We know that if A, B, and C are angles of a triangle and a, b and c are the lengths of the sides of a triangle and R is the circumradius then $${\displaystyle \frac{a}{\sin A}}={\displaystyle \frac{b}{\sin B}}={\displaystyle \frac{c}{\sin C}}=2R$$.
Now we will apply sine rule for the triangle ABC, then we get
$${\displaystyle \frac{a}{\sin A}}={\displaystyle \frac{65}{\sin 90}}={\displaystyle \frac{c}{\sin C}}=2R.....(1)$$
From equation (1), we can write
$$\begin{array}{rl}& \Rightarrow {\displaystyle \frac{65}{\sin 90}}=2R\\ & \Rightarrow 2R=65\\ & \Rightarrow R={\displaystyle \frac{65}{2}}....(2)\end{array}$$
We know that the angles of a triangle is equal to $$180{}^{\circ }$$.

— Excerpted records —
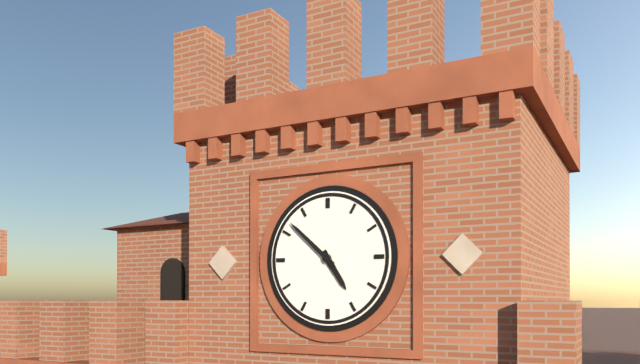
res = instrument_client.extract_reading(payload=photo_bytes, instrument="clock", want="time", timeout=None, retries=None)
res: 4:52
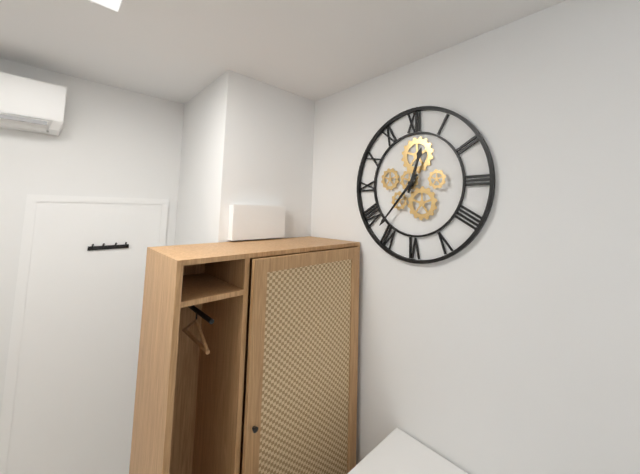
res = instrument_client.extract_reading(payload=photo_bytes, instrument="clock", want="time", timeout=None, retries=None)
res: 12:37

---

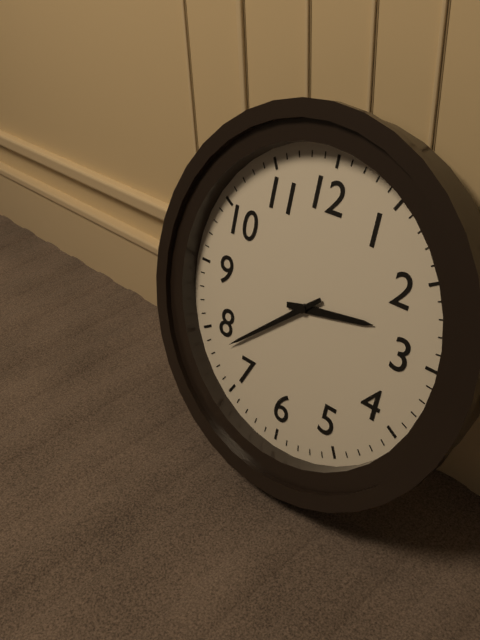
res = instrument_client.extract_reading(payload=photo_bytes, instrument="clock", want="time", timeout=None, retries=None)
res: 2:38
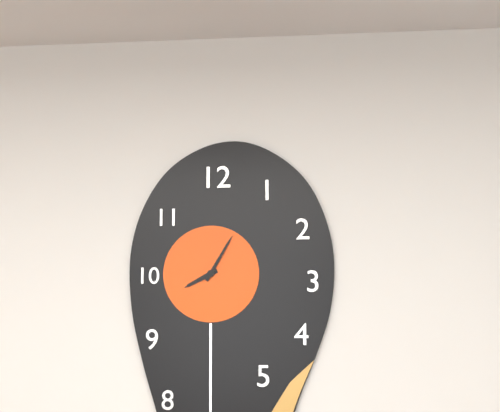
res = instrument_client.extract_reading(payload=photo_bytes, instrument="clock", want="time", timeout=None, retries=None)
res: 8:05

--

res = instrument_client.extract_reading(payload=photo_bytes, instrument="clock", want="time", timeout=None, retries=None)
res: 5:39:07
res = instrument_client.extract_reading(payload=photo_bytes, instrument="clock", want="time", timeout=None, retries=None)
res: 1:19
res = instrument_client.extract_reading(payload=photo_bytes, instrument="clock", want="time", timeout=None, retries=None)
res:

— Prompt —
Answer these from the sine-rule worked solution:
(a) What does the letter R stand for?
(b) What value is obtained for R in equation (2)?
(c) What do the angles of a triangle add up to?

— Reply to the exercise —
(a) The circumradius.
(b) R = 65/2.
(c) 180°.